Top of Records supplied

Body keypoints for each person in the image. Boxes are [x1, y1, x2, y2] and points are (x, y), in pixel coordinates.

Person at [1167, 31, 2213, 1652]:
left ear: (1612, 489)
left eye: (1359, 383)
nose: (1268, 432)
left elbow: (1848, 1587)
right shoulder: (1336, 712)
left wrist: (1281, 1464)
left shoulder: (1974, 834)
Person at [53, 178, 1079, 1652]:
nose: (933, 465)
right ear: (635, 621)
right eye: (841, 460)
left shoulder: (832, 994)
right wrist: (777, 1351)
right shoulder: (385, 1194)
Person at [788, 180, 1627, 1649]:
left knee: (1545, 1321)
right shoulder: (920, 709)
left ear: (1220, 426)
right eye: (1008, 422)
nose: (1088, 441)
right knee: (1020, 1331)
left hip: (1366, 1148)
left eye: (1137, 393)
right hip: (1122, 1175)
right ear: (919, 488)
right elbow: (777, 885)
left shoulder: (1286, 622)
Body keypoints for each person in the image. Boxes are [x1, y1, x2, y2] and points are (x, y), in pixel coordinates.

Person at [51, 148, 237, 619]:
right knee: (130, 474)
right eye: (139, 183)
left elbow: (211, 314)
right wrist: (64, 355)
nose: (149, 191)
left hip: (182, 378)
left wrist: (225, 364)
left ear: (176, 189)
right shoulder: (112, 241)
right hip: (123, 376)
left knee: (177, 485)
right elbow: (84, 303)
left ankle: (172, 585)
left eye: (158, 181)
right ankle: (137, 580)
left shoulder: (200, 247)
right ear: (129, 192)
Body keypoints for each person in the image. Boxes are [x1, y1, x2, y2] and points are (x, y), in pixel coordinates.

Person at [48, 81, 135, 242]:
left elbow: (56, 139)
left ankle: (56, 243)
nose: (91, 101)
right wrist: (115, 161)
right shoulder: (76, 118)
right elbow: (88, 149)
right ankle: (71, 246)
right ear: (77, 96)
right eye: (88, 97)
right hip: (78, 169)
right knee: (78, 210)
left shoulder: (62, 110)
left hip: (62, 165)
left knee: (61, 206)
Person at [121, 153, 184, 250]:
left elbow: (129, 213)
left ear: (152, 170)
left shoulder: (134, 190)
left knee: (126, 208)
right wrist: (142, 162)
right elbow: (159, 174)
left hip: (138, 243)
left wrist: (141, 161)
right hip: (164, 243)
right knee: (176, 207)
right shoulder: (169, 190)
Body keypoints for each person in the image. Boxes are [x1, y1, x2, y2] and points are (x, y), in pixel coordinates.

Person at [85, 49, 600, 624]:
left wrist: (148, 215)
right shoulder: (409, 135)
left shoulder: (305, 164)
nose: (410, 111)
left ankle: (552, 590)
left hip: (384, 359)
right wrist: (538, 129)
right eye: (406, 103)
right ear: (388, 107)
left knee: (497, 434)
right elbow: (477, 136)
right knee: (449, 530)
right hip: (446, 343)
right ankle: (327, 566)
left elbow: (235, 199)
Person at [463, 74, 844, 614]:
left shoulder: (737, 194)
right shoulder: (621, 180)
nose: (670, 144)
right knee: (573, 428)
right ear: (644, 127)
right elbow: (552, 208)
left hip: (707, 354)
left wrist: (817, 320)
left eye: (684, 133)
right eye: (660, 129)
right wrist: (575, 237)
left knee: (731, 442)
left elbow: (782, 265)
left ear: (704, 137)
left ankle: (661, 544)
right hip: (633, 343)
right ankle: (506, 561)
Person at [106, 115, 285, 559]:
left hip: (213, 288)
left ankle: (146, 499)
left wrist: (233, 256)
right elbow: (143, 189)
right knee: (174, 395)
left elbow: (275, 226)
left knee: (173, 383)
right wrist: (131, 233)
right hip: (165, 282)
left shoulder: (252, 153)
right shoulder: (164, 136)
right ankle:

Bottom of Records supplied

## Task brief:
Using the records above, output exactly the lines from the first through the line that contains "right elbow: (84, 303)", with both of those included.

## Exercise solution:
Body keypoints for each person in the image. Boxes are [x1, y1, x2, y2] and points are (x, y), in pixel coordinates.

Person at [1167, 31, 2213, 1652]:
left ear: (1612, 489)
left eye: (1359, 383)
nose: (1268, 432)
left elbow: (1848, 1587)
right shoulder: (1336, 712)
left wrist: (1281, 1464)
left shoulder: (1974, 834)
Person at [53, 178, 1079, 1652]:
nose: (933, 465)
right ear: (635, 621)
right eye: (841, 460)
left shoulder: (832, 994)
right wrist: (777, 1351)
right shoulder: (385, 1194)
Person at [788, 180, 1627, 1649]:
left knee: (1545, 1321)
right shoulder: (920, 709)
left ear: (1220, 426)
right eye: (1008, 422)
nose: (1088, 441)
right knee: (1020, 1331)
left hip: (1366, 1148)
left eye: (1137, 393)
right hip: (1122, 1175)
right ear: (919, 488)
right elbow: (777, 885)
left shoulder: (1286, 622)
Body keypoints for each person in the image. Boxes are [x1, y1, x2, y2] and points are (x, y), in pixel coordinates.

Person at [51, 148, 237, 619]:
right knee: (130, 474)
right eye: (139, 183)
left elbow: (211, 314)
right wrist: (64, 355)
nose: (149, 191)
left hip: (182, 378)
left wrist: (225, 364)
left ear: (176, 189)
right shoulder: (112, 241)
right hip: (123, 376)
left knee: (177, 485)
right elbow: (84, 303)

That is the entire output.